Jeudi 12 juin 2025, à l’auditorium du Pôle Chabran de Draguignan, la Journée Interprofessionnelle Petite Enfance s’est ouverte par une conférence animée par Philippe Bouteloup et Sophie Marinopoulos, intitulée : « La santé du tout-petit, elle est culturelle». Une affirmation essentielle qui invite à repenser les premières années de vie à la lumière de notre société, de ses mutations, de ses fractures… et de ses espoirs.
Dès les premières minutes, les intervenants ont donné le ton : parler de la santé du tout-petit, c’est avant tout parler de lien, de relation, d’humanité. Car, loin d’une définition strictement médicale, la santé chez le jeune enfant est aussi – et peut-être surtout – une construction culturelle. Elle est faite de représentations, d’héritages, de pratiques, mais aussi de ce que la société offre ou oublie d’offrir à ceux qui viennent au monde.
Sophie Marinopoulos a ensuite présenté le projet des “Pâtes au Beurre”, un lieu d’écoute et de rencontre parents-enfants, comme un exemple vivant de cette approche humaniste : un espace pensé avant même l’arrivée des familles, où chacun peut déposer ses doutes, ses tensions, ses questions. « Se rencontrer, c’est exercer la capacité de penser », a-t-elle rappelé. Et cette capacité devient cruciale à une époque où la précipitation, l’immédiateté et la frustration s’imposent dans les rapports humains.
Le bébé, être relationnel et social
Un point fondamental a été souligné : le bébé n’est pas un être en devenir, mais déjà un être riche de compétences relationnelles. Il perçoit, il ressent, il s’exprime. Encore faut-il savoir l’écouter, reconnaître ses envies, et surtout, lui donner le sentiment d’exister.
L’ouvrage de Maurice Bergé « Voulons-nous des enfants barbares ? » a été évoqué pour rappeler que certains troubles précoces trouvent leurs racines dans une carence affective, une difficulté à entrer en lien. La barbarie, ici, n’est pas un acte de violence, mais l’oubli de l’autre. Une idée qui fait écho aux tensions contemporaines : individualisme, repli sur soi, perte du lien.
Pour une posture professionnelle ouverte et engagée
Le défi est donc autant éducatif que sociétal. Il s’agit de repenser la posture des professionnels de la petite enfance : non plus comme simples exécutants, mais comme acteurs de la relation, de l’ouverture, de la rencontre. Cela passe par une formation qui ne contourne pas les sujets sensibles : individualisme croissant, inégalités sociales, cloisonnement des publics.

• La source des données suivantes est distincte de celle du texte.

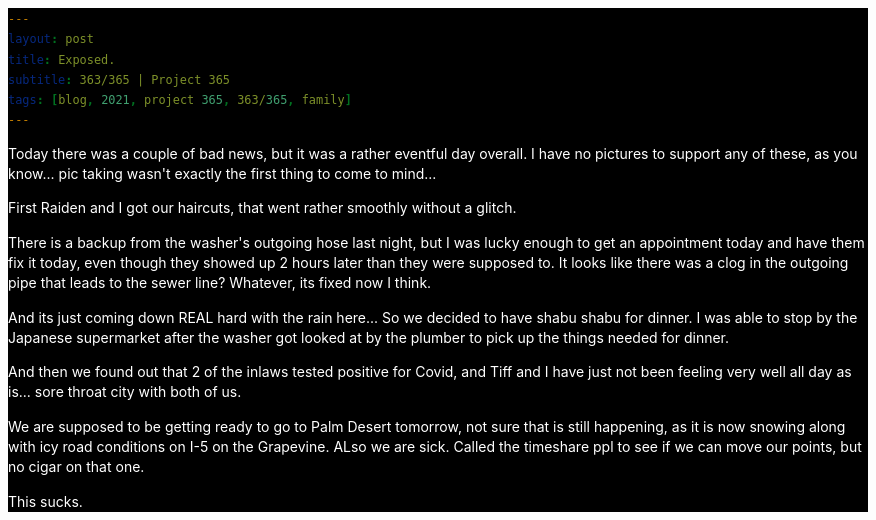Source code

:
 ```yaml
---
layout: post
title: Exposed.
subtitle: 363/365 | Project 365
tags: [blog, 2021, project 365, 363/365, family]
---
```

<style>
  body {
    background:#000;
    color:#fff;
  }
  .intro-header.big-img {
    background-position:top; 
  }
  .blog-tags a {
    color:#fff;
  }
</style>
Today there was a couple of bad news, but it was a rather eventful day overall.  I have no pictures to support any of these, as you know... pic taking wasn't exactly the first thing to come to mind... 

First Raiden and I got our haircuts, that went rather smoothly without a glitch.

There is a backup from the washer's outgoing hose last night, but I was lucky enough to get an appointment today and have them fix it today, even though they showed up 2 hours later than they were supposed to.  It looks like there was a clog in the outgoing pipe that leads to the sewer line?  Whatever, its fixed now I think.

And its just coming down REAL hard with the rain here... So we decided to have shabu shabu for dinner.  I was able to stop by the Japanese supermarket after the washer got looked at by the plumber to pick up the things needed for dinner.

And then we found out that 2 of the inlaws tested positive for Covid, and Tiff and I have just not been feeling very well all day as is... sore throat city with both of us.

We are supposed to be getting ready to go to Palm Desert tomorrow, not sure that is still happening, as it is now snowing along with icy road conditions on I-5 on the Grapevine. ALso we are sick. Called the timeshare ppl to see if we can move our points, but no cigar on that one.

This sucks.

La question n’est plus seulement : « Que faisons-nous pour les enfants ? », mais aussi : « Que faisons-nous du monde dans lequel ils arrivent ? » C’est toute la puissance de la notion de transitionnel, que les intervenants ont subtilement réinterrogée. Ce n’est pas l’objet en soi qui est transitionnel, mais l’intention que l’adulte y place, la relation qu’il construit autour.
Pour conclure, Philippe Bouteloup et Sophie Marinopoulos ont insisté sur l’importance de “donner une âme” à nos pratiques, de permettre au bébé de “consentir à entrer dans le monde”, de l’accompagner dans ce mouvement paradoxal où il se différencie tout en se sentant relié.
La santé du tout-petit est bien culturelle, car elle est tissée de récits, de regards, de présences. Et si l’un des grands défis du XXIe siècle est bien de recréer des espaces de rencontre, alors cette conférence nous rappelle qu’il faut, dès la naissance – et même avant – croire au pouvoir de la relation et de la pensée.

Cette journée s’est ensuite terminée par une table ronde, avec des témoignages d’artistes, valorisant l’approche artistique auprès du jeune enfant et son parent : Philippe Bouteloup, Dominique Rateau , La compagnie La Dérouleuse, le collectif Tutti et Pascal Bély.